I scooped up the bear, tossed her haphazardly in my basket. Entered the store.
Thank God my Beloved was with me. We spent about an hour looking at yellow fabric, comparing it against pictures I had saved on my phone. When I was frustrated with one picture, I went to the United States Holocaust Memorial Museum and looked at yet more stars of David. I had to do my best to find as much authenticity in this one detail.
Even though the fabric I selected is completely wrong. But I needed something that won’t fray and will handle rough treatment because for three nights, the students will be cutting the stars off their clothing and let a reverse negative continue to tell a silent, tragic story.
But the color is ugly and perfect. Because it looks old, it looks stained. It looks dark and sad and I want this.
I found the fabric that is as perfect for the diary as I could find. Anne’s diary seems to be a red/white plaid combination. The plaid my Beloved and I selected has blue threads run through. However, in the end, it was the closest I could find. And I have no regret about my purchase.
About ten minutes ago, I cut up the yellow fabric into oblong squares, threaded a needle into a corner, carefully folded the squares around the needle, tucked loops of thread into the material. Tucked the entire packet into a sandwich bag.
One bag for each actor playing a Jewish character.
Because over the winter holiday, they will make their stars. They will take this personal journey which will continue to remind them of the reality they are portraying.
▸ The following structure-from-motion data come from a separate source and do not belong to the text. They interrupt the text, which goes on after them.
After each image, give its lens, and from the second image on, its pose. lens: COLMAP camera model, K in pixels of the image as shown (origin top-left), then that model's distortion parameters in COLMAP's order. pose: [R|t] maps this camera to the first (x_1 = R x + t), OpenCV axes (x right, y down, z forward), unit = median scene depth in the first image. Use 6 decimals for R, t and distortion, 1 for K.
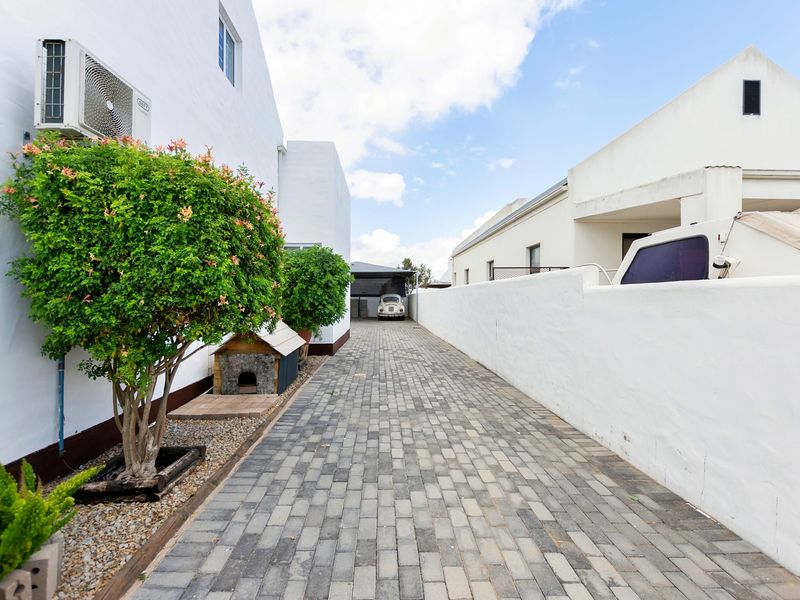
lens RADIAL K [[413.3, 0, 399.9], [0, 413.3, 299.9], [0, 0, 1]] dist [-0.003211, -0.001753]
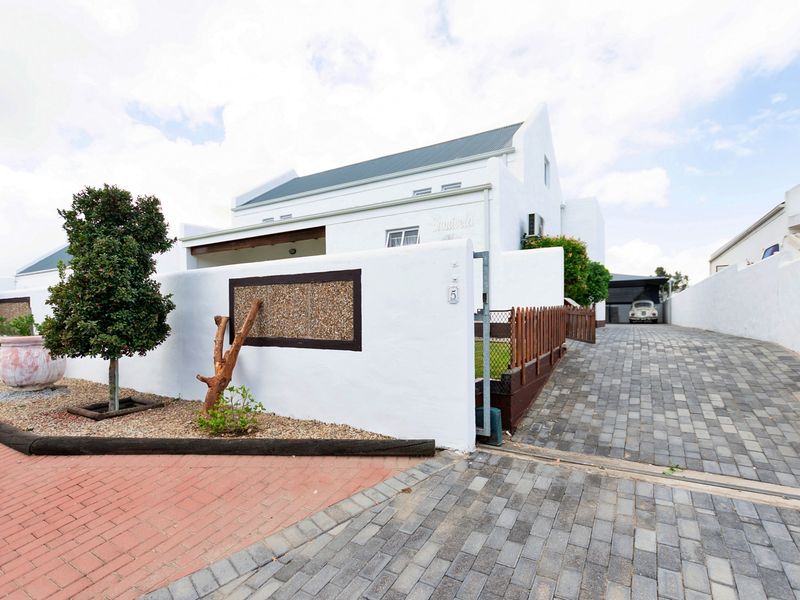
lens RADIAL K [[413.3, 0, 369.5], [0, 413.3, 325.7], [0, 0, 1]] dist [-0.003211, -0.001753]
pose [[0.815502, 0.003516, -0.578743, 0.021453], [0.001824, 0.999961, 0.008646, 0.044897], [0.578751, -0.008107, 0.815464, -0.349053]]
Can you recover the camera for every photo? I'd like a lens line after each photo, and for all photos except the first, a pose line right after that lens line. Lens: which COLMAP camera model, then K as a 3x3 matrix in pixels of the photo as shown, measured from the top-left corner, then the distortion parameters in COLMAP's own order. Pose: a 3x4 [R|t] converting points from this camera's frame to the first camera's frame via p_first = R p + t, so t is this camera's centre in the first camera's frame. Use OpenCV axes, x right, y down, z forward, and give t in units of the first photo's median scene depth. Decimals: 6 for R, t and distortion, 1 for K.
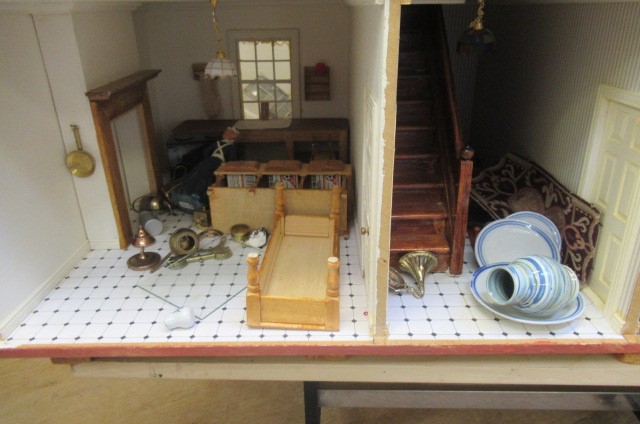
lens RADIAL K [[477.9, 0, 320.0], [0, 477.9, 212.0], [0, 0, 1]] dist [-0.004040, -0.001355]
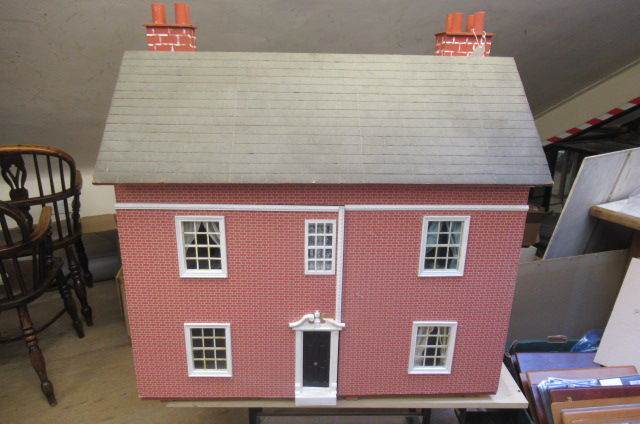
lens RADIAL K [[477.9, 0, 320.0], [0, 477.9, 212.0], [0, 0, 1]] dist [-0.004040, -0.001355]
pose [[0.997856, 0.012961, 0.064144, 0.199634], [-0.007654, 0.996579, -0.082291, -0.563721], [-0.064991, 0.081624, 0.994542, -1.922678]]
After I finished the star-packets, I picked up the bear. Stared at the bow, the scarf. I was going to use a seam-ripper to remove them, pick out the stitches keeping everything together. But I couldn’t. I couldn’t completely remove our individual marks that will differentiate us from history.
My co-director might disapprove of my purchases. As I have already removed the tag, then I will absorb the cost and will keep the bear in my classroom, give my students something to hold when they need comfort, need a de-stressor.
But, for now, the bear will wear her red-black plaid scarf and bow and will stay intact. Tomorrow might be different. Right now, she is back in the bag, waiting to go to school. Waiting to be held and loved by the actress who will play Anne Frank. Likely, the bear will be passed from student to student, will even be carried at least once by my co-director.
And I keep on thinking about the star of David from Auschwitz that now bears tiny bits of me, a refusal to be buried by the eons of hatred that tries to overcome the world.
I partially unfolded the diary-fabric. Stretched it over my knees and ran my hands over it. My hands are dry; as the winter weather settles over us, my skin becomes a drought-striken landscape and everything feels rough. Smooth fabrics feel like they catch on every roughed up patch on my palms. But, the diary-fabric, I just ran my hands across it, felt the softness, absorbed the warmth that was already pouring into my legs.
This is right. This is very right.
I bought twelve skeins of yarn. And as I thought about it, I thought about how the number twelve symbolizes the twelve tribes of Israel.
I have six white, six blue skeins. And tomorrow, I will start crocheting a rippled afghan alternating blue and white. As a symbol of the flag of Israel. The ripples to pick up the points of the star of David.
Yes, I’m investing too much thought into this. But I feel like this is my calling. This is what I’m supposed to do. I don’t care if I have to pay for everything out of pocket.
Sometimes, doing the right thing means investing in the right thing. And I’m okay with that.